Quickies in New York

La lecture est le meilleur des aphrodisiaques. Bien avant les images, avant les films, les tubes, les webcam, bien avant Internet, l’érotisme (et par extension l’auto-érotisme) est étroitement lié à la littérature. De la scène de cul isolée et fugace d’un vieux Stephen King aux Cent-vingt journées… de Sade, de la littérature érotique à la pornographie écrite la plus crue, tout le monde peut y trouver son compte, tout le monde peut trouver son livre à lire à une main, et si tu n’en es pas encore sûr, le TAG va se démener pour te le prouver. Mets ton masque et sors ta plume, on se lance.

On pourrait commencer par Sade. Ou même se faire un petit récapitulatif des rapports consentis entre sexualité et littérature depuis l’Antiquité. Mais pour pas vous faire fuir, toi et l’iPad tout neuf que tu as eu à Noël, on va plutôt rester en terrain connu avec un blog, Quickies in New York. Ce tumblr s’est fait un petit nom sur le net en publiant régulièrement depuis 2009 des billets et des photographies érotiques.

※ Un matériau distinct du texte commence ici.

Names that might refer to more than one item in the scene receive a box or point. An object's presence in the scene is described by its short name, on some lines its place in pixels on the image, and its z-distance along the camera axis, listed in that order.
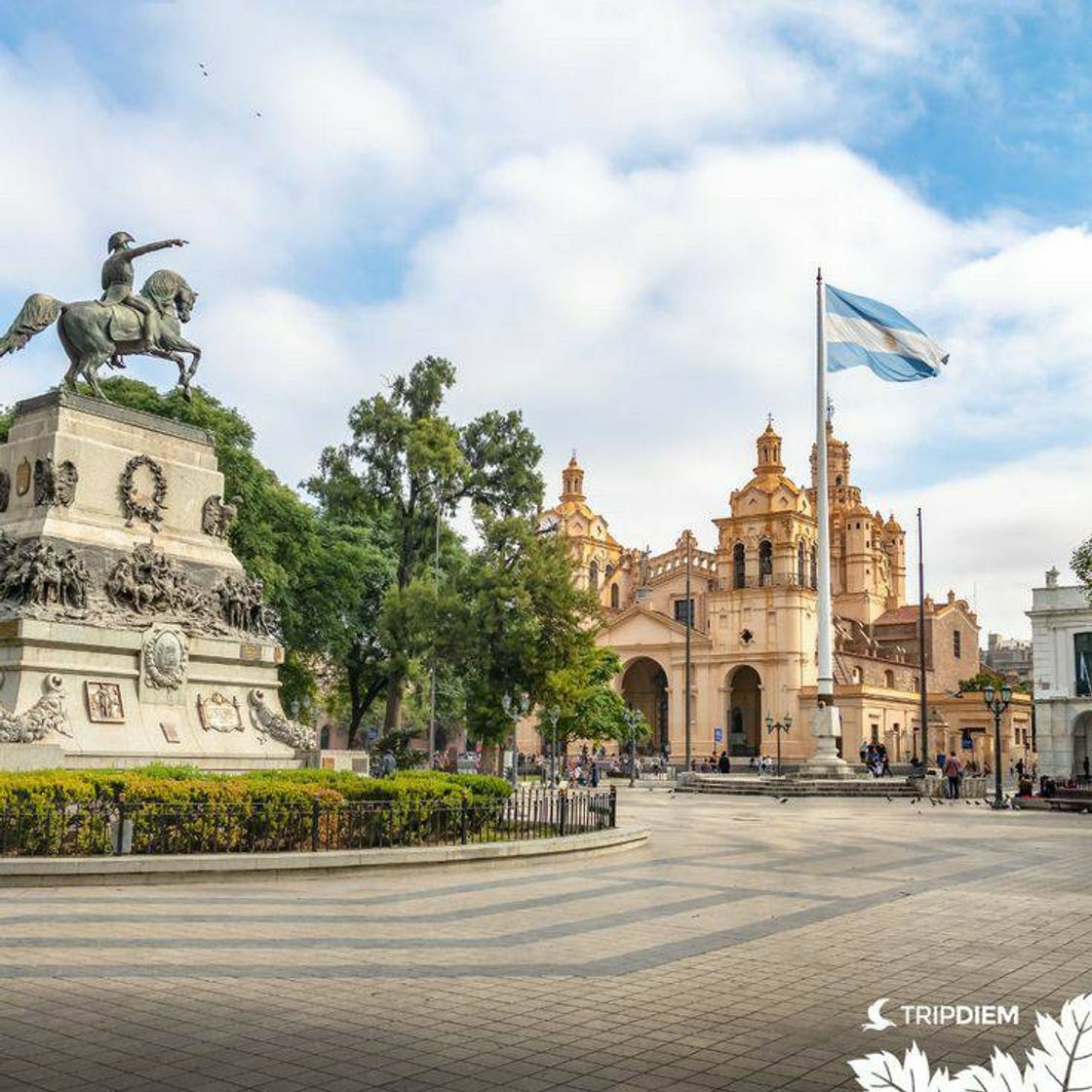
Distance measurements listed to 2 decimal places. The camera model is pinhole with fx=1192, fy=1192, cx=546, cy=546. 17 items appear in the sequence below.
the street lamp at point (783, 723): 70.28
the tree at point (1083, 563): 31.73
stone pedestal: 17.12
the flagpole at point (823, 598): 43.25
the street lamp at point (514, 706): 37.41
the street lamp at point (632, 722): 51.88
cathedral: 74.94
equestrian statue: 20.16
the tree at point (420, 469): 43.00
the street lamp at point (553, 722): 42.82
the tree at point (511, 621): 37.41
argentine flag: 39.53
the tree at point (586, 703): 37.84
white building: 54.50
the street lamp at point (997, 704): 34.87
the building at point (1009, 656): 135.88
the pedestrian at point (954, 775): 39.04
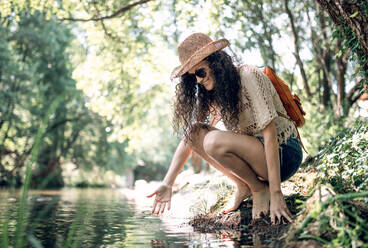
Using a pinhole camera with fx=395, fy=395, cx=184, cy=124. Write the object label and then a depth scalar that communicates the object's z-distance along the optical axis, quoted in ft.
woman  8.96
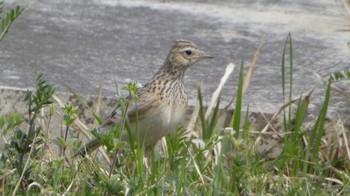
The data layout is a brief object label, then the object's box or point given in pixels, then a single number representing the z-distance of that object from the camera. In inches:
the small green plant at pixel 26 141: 341.7
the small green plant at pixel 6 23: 366.6
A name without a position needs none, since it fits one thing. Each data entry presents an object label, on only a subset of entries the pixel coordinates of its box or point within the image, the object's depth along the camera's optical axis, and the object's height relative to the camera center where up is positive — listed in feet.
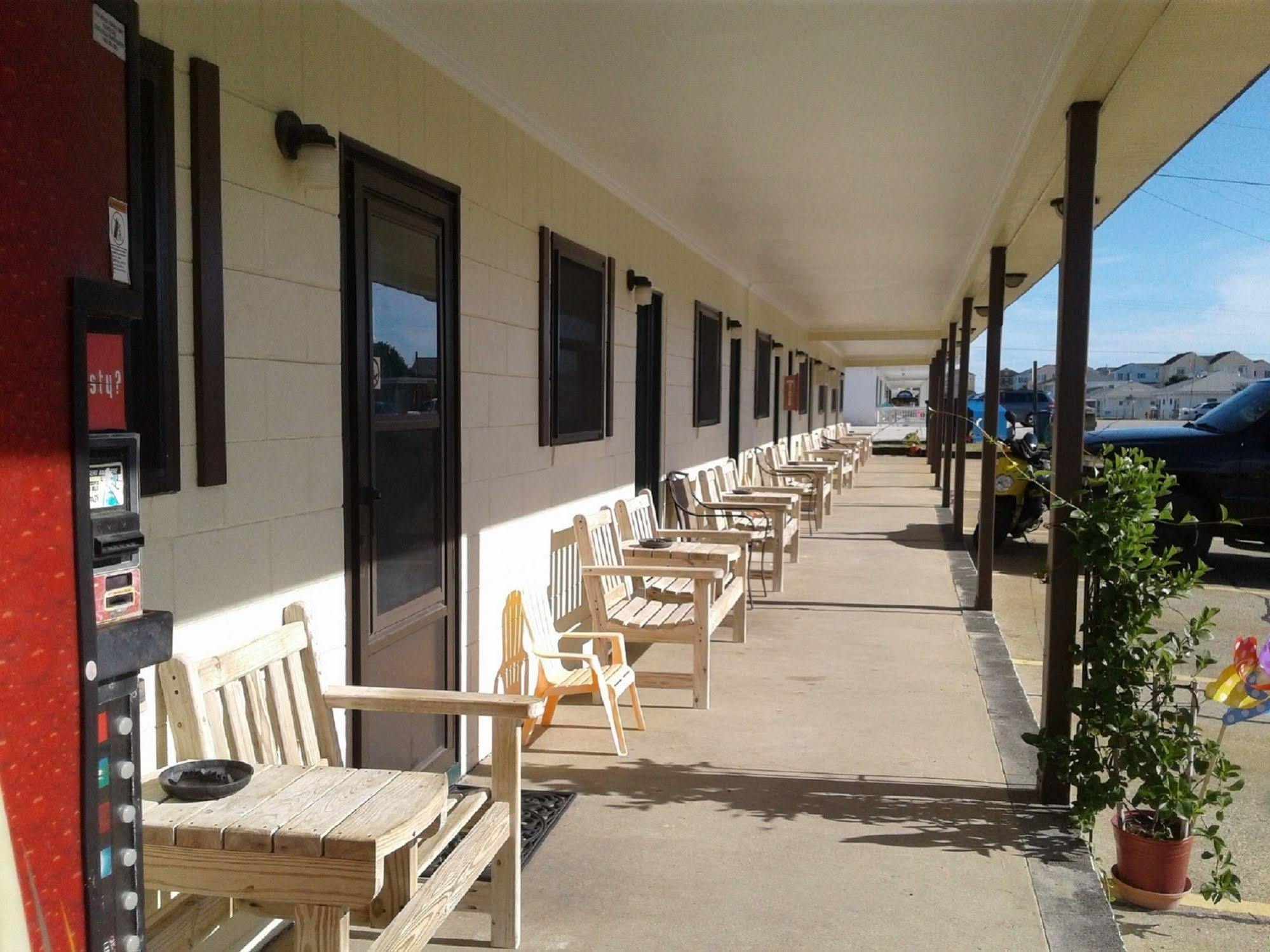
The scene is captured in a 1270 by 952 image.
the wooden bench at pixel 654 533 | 19.52 -2.47
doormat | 11.54 -4.61
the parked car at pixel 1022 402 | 102.06 +1.33
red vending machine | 4.08 -0.33
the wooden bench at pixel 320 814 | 6.66 -2.80
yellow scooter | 34.58 -2.77
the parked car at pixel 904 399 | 210.18 +2.92
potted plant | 10.86 -3.02
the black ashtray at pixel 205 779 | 7.15 -2.49
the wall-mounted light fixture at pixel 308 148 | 9.80 +2.37
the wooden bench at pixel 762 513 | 26.55 -2.53
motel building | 4.51 -0.53
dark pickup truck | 30.50 -1.27
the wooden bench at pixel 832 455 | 51.26 -2.05
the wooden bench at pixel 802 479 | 38.40 -2.42
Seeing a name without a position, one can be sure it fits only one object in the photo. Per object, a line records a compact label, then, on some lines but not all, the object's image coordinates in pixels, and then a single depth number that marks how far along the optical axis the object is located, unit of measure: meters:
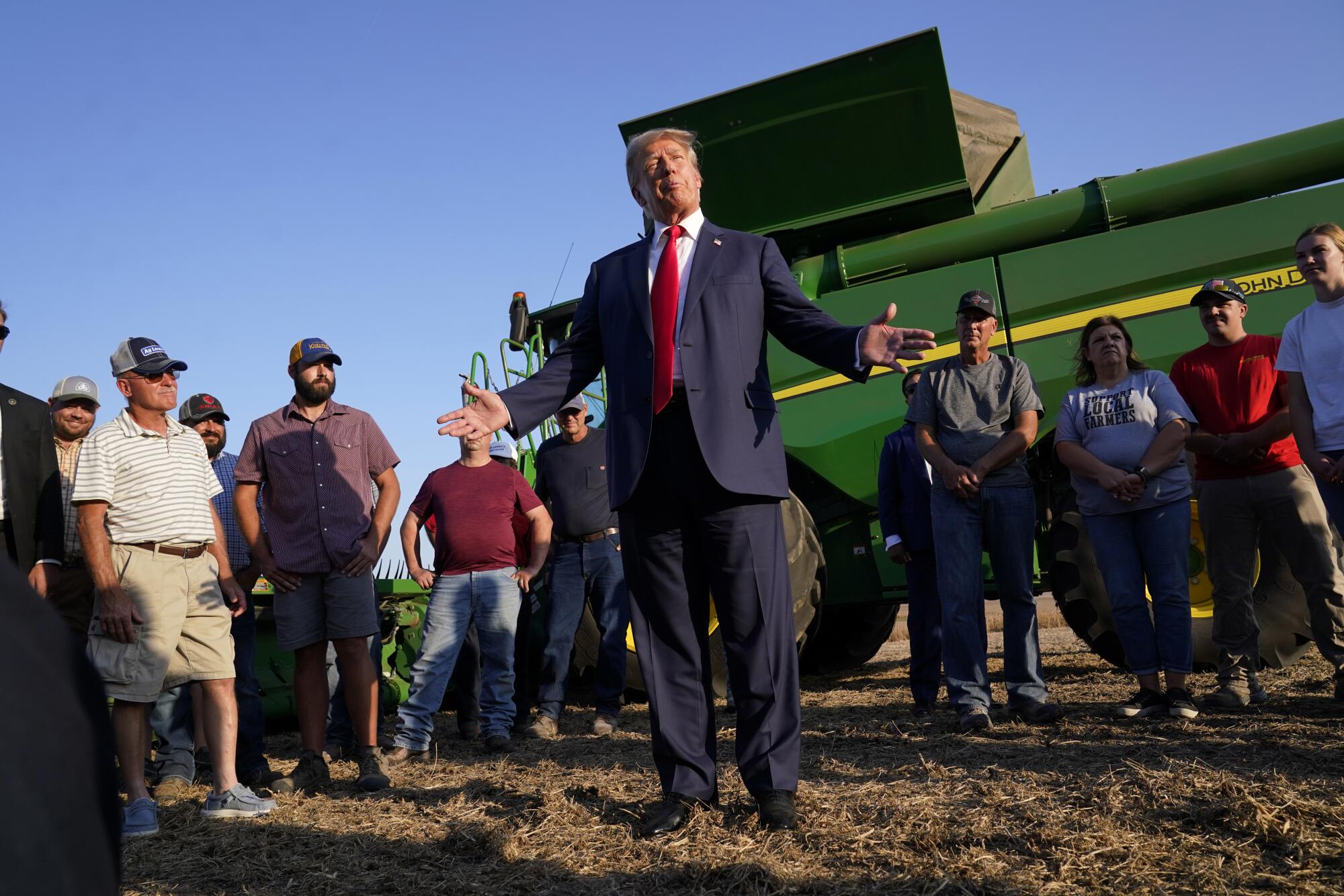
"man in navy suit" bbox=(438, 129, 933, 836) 3.19
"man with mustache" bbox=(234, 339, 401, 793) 4.75
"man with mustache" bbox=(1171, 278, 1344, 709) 4.92
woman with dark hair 4.89
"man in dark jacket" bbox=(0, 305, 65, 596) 4.09
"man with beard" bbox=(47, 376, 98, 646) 4.69
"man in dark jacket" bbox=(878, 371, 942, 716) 6.09
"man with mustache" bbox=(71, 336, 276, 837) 4.01
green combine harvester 6.14
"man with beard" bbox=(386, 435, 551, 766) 5.83
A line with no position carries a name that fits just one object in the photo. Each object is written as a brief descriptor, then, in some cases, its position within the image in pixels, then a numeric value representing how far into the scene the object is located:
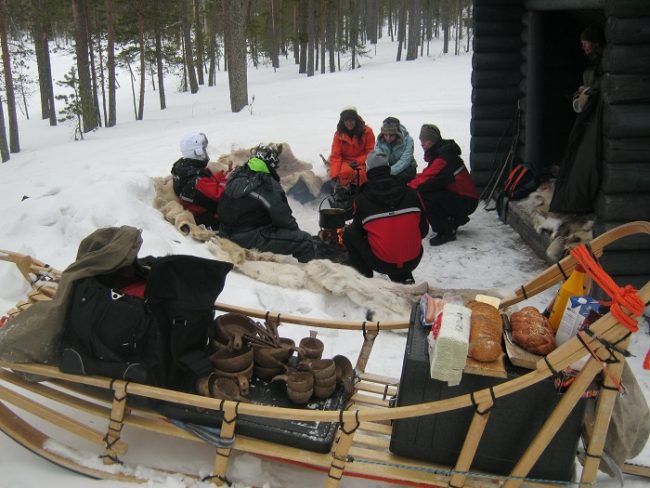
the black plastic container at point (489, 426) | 2.27
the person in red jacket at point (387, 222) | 4.71
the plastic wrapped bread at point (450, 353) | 2.12
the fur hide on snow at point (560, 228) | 5.04
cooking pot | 5.79
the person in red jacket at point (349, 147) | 7.28
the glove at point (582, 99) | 4.70
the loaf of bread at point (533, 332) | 2.29
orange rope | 1.97
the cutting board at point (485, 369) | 2.20
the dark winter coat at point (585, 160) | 4.42
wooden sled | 2.11
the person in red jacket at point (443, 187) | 6.45
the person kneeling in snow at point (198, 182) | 5.69
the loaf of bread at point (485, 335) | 2.24
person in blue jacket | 6.93
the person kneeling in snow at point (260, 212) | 5.08
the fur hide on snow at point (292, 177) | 7.72
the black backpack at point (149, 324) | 2.46
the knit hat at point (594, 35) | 4.82
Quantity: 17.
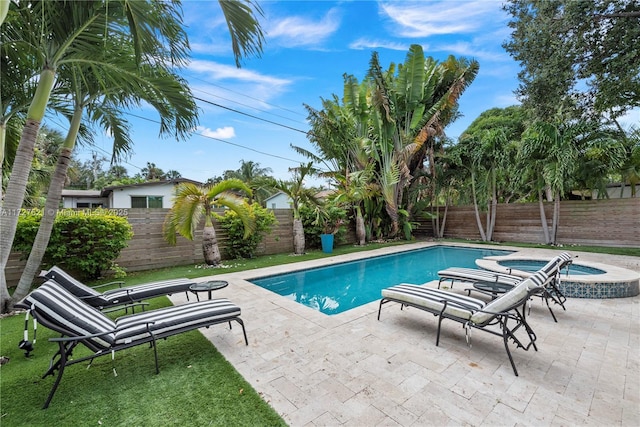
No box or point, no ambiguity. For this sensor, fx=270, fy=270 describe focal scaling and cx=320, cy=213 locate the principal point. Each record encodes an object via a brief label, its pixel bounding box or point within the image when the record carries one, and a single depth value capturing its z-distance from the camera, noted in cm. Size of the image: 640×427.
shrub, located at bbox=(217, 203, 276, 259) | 992
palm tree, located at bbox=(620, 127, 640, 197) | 942
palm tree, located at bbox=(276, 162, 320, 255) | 1103
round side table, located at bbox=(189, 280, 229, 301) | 482
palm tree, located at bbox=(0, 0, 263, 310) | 367
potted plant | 1190
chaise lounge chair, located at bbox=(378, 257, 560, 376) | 325
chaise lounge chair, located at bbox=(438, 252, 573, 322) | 482
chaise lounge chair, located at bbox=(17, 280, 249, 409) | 262
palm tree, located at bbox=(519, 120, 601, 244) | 1018
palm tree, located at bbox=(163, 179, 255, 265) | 815
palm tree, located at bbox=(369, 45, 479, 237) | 1319
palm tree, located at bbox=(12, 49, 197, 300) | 478
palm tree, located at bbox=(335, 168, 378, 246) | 1305
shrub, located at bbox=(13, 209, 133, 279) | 598
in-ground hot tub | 541
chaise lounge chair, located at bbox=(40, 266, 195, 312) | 415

Le fondateur, Guy in New-York est à l’origine de tous les textes, parfois mis en valeur par les clichés du bien nommé The Dirty Gentleman.

Les textes distillent et dissèquent par petites touches les tropismes de l’amour, du sexe et des relations en suivant le narrateur dans ses errances new-yorkaises. L’objectif premier du tumblr était avant tout un défi personnel. Bloqué sur un de ses romans, Guy in New-York décide de s’échapper un peu en écrivant toutes les « dirty stories » qu’il a en tête. Avec le temps cependant, les ambitions de l’auteur se sont affinées. Dans une interview il précise un peu l’enjeu de QiNY :

« I’d like [the reader] to think about sex as a real part of their lives that’s fun, scary, silly, exciting, tiring, overwhelming, and completely wonderful. But mostly I want them to get a sense that sex isn’t always difficult. »

« Je veux [que les lecteurs] envisagent le sexe comme quelque chose d’important dans leur vie, à la fois amusant, effrayant, stupide, excitant, fatiguant, irresistible, et vraiment merveilleux. Je veux surtout qu’ils comprennent que le sexe n’est pas toujours compliqué. »

Intentions tout à fait louables qui prennent la forme de billets d’autofiction, inspirés par sa propre vie, par ses fantasmes, par les histoires qu’il entend, celles que lui racontent ses amis etc. Le but n’est finalement pas de savoir qui parle, ni d’où il parle. Hétéro, gay, lesbiens, narrateur masculin ou féminin, on comprend vite que la règle ici est qu’il n’y en a pas. Deux constantes peuvent être mises au jour : d’une part cet attachement à la ville, aux rues de New York, à la vibration de cet immense terrier que l’auteur considère comme le personnage récurrent de ses textes. De l’autre, une attention particulière portée aux relations de soumission/domination, et à la manière dont ces rapports s’installent entre deux personnes.

Quickies New York

© 2011 The Dirty Gentleman (#257)

Souvent les détails sont tus et c’est in medias res que le texte débute (le taulier m’oblige à caler du latin). Dans un bar, dans une rue, sous une fenêtre, sur un lit, sous la table d’un restaurant, on se retrouve plongés au coeur d’un monologue, d’une conversation, d’un quicky dans un bureau, et c’est au lecteur de glaner les détails, d’imaginer un contexte, de faire travailler son imagination. C’est le principal intérêt d’une telle entreprise : aux surcharges graphiques du porno, qui ne laissent au spectateur qu’un espace très limité de fantasme, l’écriture elle (en tout cas celle de QiNY) ne propose qu’une ossature de récit, dont les descriptions sont souvent limitées au strict minimum.

Il ne faudrait pas se méprendre sur le rôle que peuvent tenir ces textes. Ils ne peuvent pas forcément être lus comme purs supports masturbatoires, au même titre qu’un film ou même un roman érotique, mais plutôt comme des accroches, des aphrodisiaques, un moteur à fantasme. La brièveté des billets ne fait que renforcer la puissance d’évocation des mots, qui, sans efforts stylistiques et sans manières ampoulées remplissent parfaitement leur rôle. On se retrouve souvent surpris par la puissance d’évocation d’une simple phrase. Direct, moderne, simple, QiNY est un bon moyen de se réhabituer au FAP littéraire de qualité.